As she wanders down the wooded path to the sea, she observes the crumbling remains of the lichen-covered men’s bunkhouses, wedged amongst the spindly alders, cold, dark, grey hovels built for the workers of the Vancouver Portland Cement Company in the early 20th century.
She also describes the delicate slimy green-capped parrot mushroom pushing up from the decaying leaves on the forest floor, as well as the glazed crockery shards and salt-encrusted glass remnants left by the Chinese workers (200 men at the peak of cement production).
She mentions the First Nation antidote for shellfish poisoning (salal berries), and touches on wild sweet peas, electric boats, abandoned limestone quarries (Butchart Gardens is right next door), boggy skunk cabbages, purple martin nesting boxes, a banana slug sliming across bits of moss-covered rusted-out machinery — the site is, as the author observes, a wonderful blend of human industry and the forest ecosystem.
The Tod Inlet path is off Wallace Drive, and parking is along the road (dogs must be on a leash).
If you enjoy detailed and meticulous writing and research, you will be engrossed by The Gorge of Summers Gone, A History of Victoria’s Inland Waterway by Dennis Minaker (1998). There’s an abundance of black and white photographs, diary entries, charts, menus and newspaper reproductions, facts and dates and data.
The book is a description of life on the Gorge following the removal of the First Nation villages. After the development of Fort Victoria, the First Nations people “all moved to reserves on Esquimalt and Victoria Harbours.”
We now know the sad and bullied history of how we treated the Indigenous community, and I feel hopeful that we can make amends, perhaps by reading, understanding and thinking about our past actions, particularly a history that focuses on this special place, the Gorge.
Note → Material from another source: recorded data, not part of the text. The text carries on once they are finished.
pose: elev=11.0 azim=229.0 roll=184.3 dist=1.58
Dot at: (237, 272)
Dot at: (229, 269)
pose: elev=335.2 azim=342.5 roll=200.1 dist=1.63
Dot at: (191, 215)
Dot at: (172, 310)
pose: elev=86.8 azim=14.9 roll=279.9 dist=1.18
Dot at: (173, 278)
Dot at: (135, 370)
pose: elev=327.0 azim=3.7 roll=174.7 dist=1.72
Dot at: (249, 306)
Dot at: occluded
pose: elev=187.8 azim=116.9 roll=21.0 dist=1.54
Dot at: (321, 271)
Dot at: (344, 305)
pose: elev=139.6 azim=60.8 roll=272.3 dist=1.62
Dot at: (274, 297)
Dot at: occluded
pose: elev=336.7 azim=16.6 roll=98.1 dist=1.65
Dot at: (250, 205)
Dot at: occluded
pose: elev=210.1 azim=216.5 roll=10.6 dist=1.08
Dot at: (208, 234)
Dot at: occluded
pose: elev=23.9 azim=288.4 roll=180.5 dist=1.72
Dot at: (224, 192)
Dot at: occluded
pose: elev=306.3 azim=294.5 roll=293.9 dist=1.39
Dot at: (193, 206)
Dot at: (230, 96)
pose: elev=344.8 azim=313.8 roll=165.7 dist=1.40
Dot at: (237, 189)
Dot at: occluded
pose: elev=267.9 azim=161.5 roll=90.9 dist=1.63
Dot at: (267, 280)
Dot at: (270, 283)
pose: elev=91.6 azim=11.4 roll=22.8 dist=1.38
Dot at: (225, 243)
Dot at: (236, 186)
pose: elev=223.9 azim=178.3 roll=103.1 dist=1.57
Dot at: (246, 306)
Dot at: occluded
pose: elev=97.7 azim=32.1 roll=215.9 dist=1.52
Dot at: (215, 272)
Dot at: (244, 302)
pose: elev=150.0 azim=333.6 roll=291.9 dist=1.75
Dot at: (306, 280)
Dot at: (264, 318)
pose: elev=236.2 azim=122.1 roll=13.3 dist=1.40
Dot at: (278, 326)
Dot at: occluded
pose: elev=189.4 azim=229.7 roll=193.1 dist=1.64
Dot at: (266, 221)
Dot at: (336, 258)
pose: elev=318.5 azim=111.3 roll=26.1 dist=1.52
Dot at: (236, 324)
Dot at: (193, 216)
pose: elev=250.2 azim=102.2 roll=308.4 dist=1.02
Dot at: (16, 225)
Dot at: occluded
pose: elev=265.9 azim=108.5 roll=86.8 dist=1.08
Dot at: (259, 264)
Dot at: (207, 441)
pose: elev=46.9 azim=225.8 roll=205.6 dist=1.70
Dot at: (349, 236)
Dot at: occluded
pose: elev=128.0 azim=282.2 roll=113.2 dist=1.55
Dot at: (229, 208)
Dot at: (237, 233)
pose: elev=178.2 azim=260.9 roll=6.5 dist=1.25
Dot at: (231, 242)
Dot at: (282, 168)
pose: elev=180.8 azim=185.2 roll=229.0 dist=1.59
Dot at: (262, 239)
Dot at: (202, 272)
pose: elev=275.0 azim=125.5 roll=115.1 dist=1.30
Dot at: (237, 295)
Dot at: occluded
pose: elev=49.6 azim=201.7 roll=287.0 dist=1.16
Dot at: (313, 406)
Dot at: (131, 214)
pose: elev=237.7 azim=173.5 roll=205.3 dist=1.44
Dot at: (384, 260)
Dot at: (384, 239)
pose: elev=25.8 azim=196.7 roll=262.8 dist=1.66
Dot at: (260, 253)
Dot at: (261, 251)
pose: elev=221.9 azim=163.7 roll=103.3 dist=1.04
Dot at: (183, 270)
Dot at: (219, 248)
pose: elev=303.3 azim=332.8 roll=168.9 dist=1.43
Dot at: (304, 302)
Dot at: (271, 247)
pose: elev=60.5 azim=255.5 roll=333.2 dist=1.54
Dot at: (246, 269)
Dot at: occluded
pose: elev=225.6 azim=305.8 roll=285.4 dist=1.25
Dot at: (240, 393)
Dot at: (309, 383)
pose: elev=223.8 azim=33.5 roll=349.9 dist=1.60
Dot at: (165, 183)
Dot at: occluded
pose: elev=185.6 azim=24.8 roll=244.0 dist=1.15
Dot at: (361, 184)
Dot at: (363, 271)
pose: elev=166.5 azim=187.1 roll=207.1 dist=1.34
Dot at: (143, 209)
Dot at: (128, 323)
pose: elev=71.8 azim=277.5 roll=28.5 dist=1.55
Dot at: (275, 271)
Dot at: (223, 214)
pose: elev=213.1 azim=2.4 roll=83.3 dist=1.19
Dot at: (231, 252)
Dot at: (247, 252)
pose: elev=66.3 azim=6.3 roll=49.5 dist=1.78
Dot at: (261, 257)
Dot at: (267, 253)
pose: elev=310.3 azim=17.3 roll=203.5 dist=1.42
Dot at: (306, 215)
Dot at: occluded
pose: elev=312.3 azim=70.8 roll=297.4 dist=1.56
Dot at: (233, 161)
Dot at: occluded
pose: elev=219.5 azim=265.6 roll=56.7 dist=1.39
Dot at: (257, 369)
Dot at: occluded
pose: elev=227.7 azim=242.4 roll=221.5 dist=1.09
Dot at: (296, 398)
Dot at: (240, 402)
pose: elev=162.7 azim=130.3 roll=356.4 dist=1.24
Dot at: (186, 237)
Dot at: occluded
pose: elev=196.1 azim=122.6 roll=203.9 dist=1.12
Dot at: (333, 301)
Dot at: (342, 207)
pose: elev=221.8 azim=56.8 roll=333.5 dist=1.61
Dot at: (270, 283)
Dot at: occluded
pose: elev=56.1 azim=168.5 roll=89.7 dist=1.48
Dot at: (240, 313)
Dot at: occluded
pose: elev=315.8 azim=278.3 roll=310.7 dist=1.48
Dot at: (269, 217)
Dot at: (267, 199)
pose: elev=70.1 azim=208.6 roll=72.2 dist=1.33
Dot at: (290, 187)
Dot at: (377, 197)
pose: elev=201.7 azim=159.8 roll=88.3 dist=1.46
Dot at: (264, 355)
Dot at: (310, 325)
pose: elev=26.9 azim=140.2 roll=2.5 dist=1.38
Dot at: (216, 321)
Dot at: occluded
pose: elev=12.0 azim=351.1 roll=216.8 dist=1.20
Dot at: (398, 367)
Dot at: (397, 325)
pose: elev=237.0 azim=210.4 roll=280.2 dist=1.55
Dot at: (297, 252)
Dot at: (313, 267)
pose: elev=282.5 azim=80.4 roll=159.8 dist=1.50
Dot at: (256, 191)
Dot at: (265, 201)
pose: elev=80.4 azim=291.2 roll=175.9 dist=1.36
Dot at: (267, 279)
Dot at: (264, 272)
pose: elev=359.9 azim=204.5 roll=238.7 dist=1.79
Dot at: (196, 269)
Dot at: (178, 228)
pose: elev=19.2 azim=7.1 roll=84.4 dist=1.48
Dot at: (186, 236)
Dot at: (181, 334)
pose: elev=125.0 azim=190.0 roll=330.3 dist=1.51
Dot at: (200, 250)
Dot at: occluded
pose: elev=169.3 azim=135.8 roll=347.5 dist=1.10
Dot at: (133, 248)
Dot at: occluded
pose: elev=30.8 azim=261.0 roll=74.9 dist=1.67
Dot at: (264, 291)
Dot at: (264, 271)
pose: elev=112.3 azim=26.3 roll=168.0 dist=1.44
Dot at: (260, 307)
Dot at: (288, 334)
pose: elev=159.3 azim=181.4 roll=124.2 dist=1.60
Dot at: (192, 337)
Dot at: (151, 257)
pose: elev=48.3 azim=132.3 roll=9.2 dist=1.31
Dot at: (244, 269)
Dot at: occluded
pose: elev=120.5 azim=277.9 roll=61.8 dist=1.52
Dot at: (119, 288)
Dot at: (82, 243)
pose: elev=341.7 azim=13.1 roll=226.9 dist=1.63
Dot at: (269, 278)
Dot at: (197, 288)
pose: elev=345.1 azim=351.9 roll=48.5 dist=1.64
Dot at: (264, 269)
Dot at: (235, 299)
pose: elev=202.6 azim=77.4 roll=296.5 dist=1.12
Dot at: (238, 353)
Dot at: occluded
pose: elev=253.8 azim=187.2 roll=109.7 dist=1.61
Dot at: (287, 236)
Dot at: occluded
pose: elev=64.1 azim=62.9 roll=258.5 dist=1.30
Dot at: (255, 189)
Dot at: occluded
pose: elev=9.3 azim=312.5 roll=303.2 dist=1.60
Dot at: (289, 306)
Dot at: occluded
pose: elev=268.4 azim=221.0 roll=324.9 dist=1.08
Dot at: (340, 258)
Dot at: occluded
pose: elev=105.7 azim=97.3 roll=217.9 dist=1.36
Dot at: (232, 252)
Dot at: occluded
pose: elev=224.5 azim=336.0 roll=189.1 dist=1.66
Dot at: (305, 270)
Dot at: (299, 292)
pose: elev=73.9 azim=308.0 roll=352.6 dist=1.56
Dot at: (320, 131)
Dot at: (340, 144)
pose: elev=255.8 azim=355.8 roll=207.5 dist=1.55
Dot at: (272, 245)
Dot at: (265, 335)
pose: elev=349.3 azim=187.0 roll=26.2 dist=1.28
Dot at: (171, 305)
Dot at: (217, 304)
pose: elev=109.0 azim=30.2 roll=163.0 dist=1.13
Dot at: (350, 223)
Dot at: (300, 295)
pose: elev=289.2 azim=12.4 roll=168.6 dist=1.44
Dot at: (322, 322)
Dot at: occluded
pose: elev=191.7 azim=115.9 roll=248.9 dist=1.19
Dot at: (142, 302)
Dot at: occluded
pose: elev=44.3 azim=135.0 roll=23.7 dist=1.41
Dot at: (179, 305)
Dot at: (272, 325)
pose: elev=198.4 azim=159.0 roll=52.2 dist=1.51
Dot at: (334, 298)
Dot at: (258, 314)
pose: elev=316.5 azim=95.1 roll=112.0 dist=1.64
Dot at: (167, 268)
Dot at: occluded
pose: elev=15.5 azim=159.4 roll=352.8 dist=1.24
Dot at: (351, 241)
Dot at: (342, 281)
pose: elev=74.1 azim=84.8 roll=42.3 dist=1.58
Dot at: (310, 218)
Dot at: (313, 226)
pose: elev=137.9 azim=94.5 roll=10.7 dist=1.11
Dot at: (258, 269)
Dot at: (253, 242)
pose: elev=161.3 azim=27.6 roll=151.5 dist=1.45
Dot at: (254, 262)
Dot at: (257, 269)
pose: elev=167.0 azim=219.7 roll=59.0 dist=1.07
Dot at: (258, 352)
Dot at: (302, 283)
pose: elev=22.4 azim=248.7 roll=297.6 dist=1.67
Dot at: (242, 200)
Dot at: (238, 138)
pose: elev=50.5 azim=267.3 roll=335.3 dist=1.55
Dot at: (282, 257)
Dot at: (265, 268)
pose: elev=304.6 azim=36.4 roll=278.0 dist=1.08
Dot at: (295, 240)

This book describes numerous waterfront activities, such as high-diving competitions, including one that went horribly wrong for diver Billy Muir, whose spinal cord was crushed.
Eventually, the Gorge was polluted by sewage and effluent from slaughterhouses. “Human excrement floating past young bathers was not unusual,” writes Minaker. Swimming was banned in 1939 due to a typhoid-fever outbreak.
These days, though, my friends Emily and Sofia and their pals swim in the Gorge during our hot summer days and live to tell the tale!